A composition (e.g., an electrochemically produced organic phase composition) comprising: one or more aliphatic compound comprising two or more electron withdrawing groups (e.g., adiponitrile) at a concentration of 1 to 70 wt % (based on the total weight of the composition), including all 0.1 weight percent values and ranges therebetween; one or more aliphatic olefinic compound comprising one or more electron withdrawing group (e.g., acrylonitrile) at a concentration of 0 to 85 wt % (based on the total weight of the composition), including all 0.1 weight percent values and ranges therebetween. A composition may comprise one or more undesirable products (e.g., propionitrile, AN-derived oligomers, such as for example, 1,3,6-tricyanohexane, and the like, and the like, or a combination thereof) at a concentration of 0 to 30 wt % (based on the total weight of the composition), including all 0.1 weight percent values and ranges therebetween. A composition may not have been subjected to any purification and/or separation (e.g., removal of the one or more aliphatic compound comprising two or more electron withdrawing groups (e.g., adiponitrile) and/or one or more aliphatic olefinic compound comprising one or more electron withdrawing group (e.g., acrylonitrile) and/or or undesirable products) after electrochemical production of the adiponitrile.
A composition may comprise one or more undesirable products (e.g., propionitrile, AN-derived oligomers, such as, for example, 1,3,6-tricyanohexane and the like, and the like, or a combination thereof) at a concentration of less than 30 wt %, less than 25 wt. %, less than 20 wt. %, or less than 15 wt. % (based on the total weight of the composition), where composition has not been subjected to any separation (e.g., removal of adiponitrile and/or acrylonitrile and/or undesirable products) after electrochemical production of the aliphatic compound having two more electron withdrawing groups (e.g., a product such as, for example, adiponitrile). These examples of undesirable products are those related to electrohydrodimerization of acrylonitrile to produce adiponitrile. One skilled in the art would recognize undesirable products that may result from electrohydrodimerization of other aliphatic olefinic compounds comprising one or more electron withdrawing group.

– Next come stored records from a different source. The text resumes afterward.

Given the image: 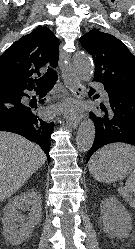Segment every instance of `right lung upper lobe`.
I'll return each mask as SVG.
<instances>
[{"instance_id": "obj_1", "label": "right lung upper lobe", "mask_w": 135, "mask_h": 249, "mask_svg": "<svg viewBox=\"0 0 135 249\" xmlns=\"http://www.w3.org/2000/svg\"><path fill=\"white\" fill-rule=\"evenodd\" d=\"M59 40L50 29L39 26L14 42L0 56V92H17L34 88L32 75L50 63L56 66Z\"/></svg>"}]
</instances>
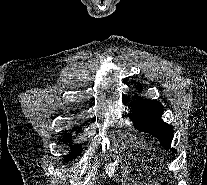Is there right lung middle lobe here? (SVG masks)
<instances>
[{"instance_id":"right-lung-middle-lobe-1","label":"right lung middle lobe","mask_w":207,"mask_h":185,"mask_svg":"<svg viewBox=\"0 0 207 185\" xmlns=\"http://www.w3.org/2000/svg\"><path fill=\"white\" fill-rule=\"evenodd\" d=\"M66 138L68 140L69 138H71V136L67 135ZM81 151L82 150L80 146L73 147L72 152L65 158V161H70V160L75 159L81 153Z\"/></svg>"}]
</instances>
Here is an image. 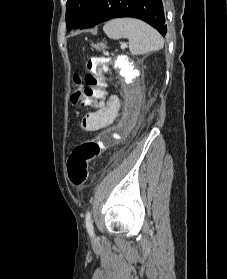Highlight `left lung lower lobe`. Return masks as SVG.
<instances>
[{"label":"left lung lower lobe","mask_w":227,"mask_h":279,"mask_svg":"<svg viewBox=\"0 0 227 279\" xmlns=\"http://www.w3.org/2000/svg\"><path fill=\"white\" fill-rule=\"evenodd\" d=\"M119 17L141 19L163 36L167 32L161 0H94L80 28L93 27Z\"/></svg>","instance_id":"obj_1"}]
</instances>
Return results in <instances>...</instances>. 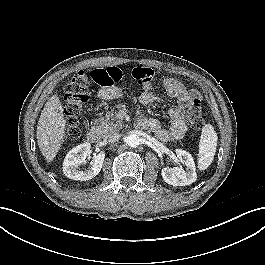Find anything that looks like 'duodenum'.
<instances>
[{"label": "duodenum", "mask_w": 265, "mask_h": 265, "mask_svg": "<svg viewBox=\"0 0 265 265\" xmlns=\"http://www.w3.org/2000/svg\"><path fill=\"white\" fill-rule=\"evenodd\" d=\"M87 139L88 141H90L91 143H96L99 141L100 139V132L99 129L97 128H92L88 131L87 133Z\"/></svg>", "instance_id": "duodenum-1"}]
</instances>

The steps of the method described in the various embodiments and examples disclosed herein are sufficient to carry out the methods of the present disclosure. Thus, in an example, a method consists essentially of a combination of the steps of the methods disclosed herein. In another embodiment, a method consists of such steps.
The following Statements provide examples of methods of the present disclosure:
The following example is presented to illustrate the present disclosure. It is not intended to be limiting in any matter.
This example provides a description of methods and compositions of the present disclosure.
The electrohydrodimerization of acrylonitrile (AN) to adiponitrile (ADN) is a key step in the electrochemical production route for Nylon 6,6. This chemical transformation faces many challenges, common among organic electrosynthetic processes, including a complex set of desired and undesired reactions at the cathodic surface, which lowers selectivity towards ADN when mass transport limitations become significant at high reaction rates. This work investigates the effect of electrochemical pulsed potential techniques on the composition of the EDL and interaction of molecules with the electrode surface, showing the possibility to effectively tune product distribution, surpassing a 3-fold increase in ADN:PN production ratio in several cases. Furthermore, optimized combinations of these parameters have also led to a 20% increase in ADN production with a 6% reduction in energy input. The experimental data collected for this model reaction was used to train an ANN that predicts ADN production based on cathodic and resting times applied, elucidating the potential of these powerful machine learning tools to understand nano-scale processes and optimize operation conditions that maximize performance in organic electrosynthesis.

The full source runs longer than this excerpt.